:: AVAILABLE DATA

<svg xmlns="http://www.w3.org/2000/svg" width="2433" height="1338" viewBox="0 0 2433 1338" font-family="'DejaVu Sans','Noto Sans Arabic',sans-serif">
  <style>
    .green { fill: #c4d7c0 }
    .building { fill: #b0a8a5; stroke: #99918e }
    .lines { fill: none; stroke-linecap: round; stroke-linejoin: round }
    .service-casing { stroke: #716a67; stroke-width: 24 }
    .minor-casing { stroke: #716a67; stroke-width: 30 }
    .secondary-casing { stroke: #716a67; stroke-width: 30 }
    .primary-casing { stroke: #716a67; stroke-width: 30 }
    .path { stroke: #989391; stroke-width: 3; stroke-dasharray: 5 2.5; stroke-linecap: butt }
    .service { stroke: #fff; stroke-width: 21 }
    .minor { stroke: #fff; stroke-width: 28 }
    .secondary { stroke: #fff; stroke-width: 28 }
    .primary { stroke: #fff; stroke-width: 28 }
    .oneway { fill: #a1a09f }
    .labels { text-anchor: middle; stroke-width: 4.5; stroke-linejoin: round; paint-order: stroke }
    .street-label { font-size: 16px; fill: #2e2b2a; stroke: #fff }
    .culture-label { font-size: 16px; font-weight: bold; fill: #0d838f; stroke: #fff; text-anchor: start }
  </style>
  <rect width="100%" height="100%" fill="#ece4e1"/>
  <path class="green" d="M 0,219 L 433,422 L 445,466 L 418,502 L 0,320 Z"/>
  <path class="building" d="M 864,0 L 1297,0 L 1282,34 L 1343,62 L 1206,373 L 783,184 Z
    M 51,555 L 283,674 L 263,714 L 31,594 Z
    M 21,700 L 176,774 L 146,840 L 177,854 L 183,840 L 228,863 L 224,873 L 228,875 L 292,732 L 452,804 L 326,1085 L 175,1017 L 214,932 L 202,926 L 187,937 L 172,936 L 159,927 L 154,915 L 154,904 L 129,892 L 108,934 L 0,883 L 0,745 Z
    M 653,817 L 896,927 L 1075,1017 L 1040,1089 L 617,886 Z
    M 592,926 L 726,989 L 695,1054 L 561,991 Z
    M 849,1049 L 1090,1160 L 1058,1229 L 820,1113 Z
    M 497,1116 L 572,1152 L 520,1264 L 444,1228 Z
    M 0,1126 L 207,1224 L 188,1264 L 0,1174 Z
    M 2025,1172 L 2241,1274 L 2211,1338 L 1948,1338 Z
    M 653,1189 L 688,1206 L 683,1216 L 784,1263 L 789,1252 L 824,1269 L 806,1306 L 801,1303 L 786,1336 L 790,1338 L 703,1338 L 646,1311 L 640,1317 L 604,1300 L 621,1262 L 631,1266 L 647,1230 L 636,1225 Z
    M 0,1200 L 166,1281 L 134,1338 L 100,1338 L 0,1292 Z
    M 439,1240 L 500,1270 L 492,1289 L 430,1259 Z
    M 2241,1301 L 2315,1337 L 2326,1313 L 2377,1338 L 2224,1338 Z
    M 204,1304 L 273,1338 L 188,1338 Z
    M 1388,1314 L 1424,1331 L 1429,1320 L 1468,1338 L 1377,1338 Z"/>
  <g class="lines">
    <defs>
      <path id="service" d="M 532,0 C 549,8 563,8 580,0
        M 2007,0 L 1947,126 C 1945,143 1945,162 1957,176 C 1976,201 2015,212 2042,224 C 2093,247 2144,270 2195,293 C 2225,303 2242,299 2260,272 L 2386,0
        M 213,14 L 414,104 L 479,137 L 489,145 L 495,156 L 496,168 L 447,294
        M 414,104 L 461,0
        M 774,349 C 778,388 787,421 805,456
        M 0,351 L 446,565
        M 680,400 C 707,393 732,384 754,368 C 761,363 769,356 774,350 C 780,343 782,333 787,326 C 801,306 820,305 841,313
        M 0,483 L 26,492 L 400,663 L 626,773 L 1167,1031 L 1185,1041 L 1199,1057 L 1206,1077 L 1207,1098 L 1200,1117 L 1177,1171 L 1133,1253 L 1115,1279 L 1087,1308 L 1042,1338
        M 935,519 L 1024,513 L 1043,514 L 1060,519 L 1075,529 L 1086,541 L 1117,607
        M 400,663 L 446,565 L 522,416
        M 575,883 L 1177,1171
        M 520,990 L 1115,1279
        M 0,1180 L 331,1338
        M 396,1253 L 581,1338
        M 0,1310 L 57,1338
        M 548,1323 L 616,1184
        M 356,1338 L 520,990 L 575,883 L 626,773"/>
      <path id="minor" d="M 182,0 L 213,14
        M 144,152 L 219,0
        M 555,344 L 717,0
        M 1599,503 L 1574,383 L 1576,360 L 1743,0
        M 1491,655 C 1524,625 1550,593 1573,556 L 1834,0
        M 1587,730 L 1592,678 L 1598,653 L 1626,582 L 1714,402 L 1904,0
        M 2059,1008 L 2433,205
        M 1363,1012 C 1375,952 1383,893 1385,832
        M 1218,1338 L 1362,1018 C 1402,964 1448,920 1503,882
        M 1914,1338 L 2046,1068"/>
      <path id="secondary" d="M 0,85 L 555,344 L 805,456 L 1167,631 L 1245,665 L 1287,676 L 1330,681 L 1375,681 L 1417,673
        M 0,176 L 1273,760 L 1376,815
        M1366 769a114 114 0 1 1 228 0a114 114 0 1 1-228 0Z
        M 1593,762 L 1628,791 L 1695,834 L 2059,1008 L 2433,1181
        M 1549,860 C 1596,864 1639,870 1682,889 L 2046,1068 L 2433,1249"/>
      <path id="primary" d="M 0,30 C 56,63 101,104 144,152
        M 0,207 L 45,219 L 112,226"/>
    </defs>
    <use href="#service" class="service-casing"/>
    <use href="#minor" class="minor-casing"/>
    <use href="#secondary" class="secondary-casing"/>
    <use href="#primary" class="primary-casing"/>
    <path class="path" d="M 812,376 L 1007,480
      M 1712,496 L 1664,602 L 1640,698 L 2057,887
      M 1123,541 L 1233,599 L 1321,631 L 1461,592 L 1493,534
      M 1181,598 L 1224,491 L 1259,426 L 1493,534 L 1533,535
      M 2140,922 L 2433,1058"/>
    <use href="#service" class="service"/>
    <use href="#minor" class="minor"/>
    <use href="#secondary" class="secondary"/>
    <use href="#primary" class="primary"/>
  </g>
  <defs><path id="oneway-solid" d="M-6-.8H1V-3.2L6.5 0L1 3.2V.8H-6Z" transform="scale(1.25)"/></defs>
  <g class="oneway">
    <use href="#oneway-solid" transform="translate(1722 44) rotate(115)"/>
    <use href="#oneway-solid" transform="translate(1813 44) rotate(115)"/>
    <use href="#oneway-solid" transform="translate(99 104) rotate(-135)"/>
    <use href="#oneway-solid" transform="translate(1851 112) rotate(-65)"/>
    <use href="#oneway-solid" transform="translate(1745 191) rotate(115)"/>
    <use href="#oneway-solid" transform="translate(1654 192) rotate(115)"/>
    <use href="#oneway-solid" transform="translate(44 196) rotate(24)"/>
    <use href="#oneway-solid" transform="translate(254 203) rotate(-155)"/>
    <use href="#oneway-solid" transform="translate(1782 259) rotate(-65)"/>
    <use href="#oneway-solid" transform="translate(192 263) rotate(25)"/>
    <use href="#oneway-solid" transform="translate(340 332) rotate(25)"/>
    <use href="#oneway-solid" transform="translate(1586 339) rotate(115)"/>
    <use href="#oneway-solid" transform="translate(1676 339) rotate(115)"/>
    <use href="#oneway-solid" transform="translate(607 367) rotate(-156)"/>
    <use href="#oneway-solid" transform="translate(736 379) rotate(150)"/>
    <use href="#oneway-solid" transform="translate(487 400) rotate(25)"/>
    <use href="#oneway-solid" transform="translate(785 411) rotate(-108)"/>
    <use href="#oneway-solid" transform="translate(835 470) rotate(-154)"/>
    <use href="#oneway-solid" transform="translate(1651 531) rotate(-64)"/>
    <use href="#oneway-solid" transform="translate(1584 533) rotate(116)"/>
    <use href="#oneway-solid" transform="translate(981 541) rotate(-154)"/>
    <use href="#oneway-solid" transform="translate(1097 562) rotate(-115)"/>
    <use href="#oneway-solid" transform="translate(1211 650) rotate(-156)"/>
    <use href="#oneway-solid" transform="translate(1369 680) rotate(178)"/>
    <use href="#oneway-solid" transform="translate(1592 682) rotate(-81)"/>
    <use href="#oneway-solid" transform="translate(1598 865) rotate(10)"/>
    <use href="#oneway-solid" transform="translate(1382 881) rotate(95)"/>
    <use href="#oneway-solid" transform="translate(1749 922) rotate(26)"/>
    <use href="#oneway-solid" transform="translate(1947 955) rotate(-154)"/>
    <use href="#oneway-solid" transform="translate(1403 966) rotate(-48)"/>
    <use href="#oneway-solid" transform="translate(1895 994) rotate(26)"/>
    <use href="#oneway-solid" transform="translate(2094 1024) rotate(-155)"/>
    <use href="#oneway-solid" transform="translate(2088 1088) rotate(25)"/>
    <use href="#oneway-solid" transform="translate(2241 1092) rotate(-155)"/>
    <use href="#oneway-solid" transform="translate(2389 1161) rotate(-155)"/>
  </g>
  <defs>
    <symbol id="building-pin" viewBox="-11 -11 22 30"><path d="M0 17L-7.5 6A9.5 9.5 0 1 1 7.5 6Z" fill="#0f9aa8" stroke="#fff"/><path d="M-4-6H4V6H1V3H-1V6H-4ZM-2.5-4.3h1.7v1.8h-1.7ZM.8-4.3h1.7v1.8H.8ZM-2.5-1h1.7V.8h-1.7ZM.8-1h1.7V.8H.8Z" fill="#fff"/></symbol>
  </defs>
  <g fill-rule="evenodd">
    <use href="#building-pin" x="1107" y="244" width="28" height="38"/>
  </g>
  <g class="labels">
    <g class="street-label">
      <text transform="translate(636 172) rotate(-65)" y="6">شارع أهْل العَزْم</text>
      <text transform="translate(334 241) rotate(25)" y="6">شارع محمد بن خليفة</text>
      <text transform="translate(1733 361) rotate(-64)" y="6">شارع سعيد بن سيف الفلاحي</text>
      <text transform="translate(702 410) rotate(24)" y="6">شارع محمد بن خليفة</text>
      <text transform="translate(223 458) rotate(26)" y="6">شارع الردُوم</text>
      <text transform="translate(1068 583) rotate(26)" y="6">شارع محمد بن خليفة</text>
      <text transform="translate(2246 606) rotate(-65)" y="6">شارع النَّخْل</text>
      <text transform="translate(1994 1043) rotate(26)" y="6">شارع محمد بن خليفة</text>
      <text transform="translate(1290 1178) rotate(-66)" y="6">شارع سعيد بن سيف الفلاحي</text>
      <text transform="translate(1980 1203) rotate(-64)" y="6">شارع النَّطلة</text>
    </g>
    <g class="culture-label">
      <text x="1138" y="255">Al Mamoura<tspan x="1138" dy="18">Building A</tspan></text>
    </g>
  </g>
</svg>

::::

WHAT YOU HAVE TO DO: Go through the material above, find each line with the string "labels", and copy it.

EXERCISE SOLUTION:
    .labels { text-anchor: middle; stroke-width: 4.5; stroke-linejoin: round; paint-order: stroke }
  <g class="labels">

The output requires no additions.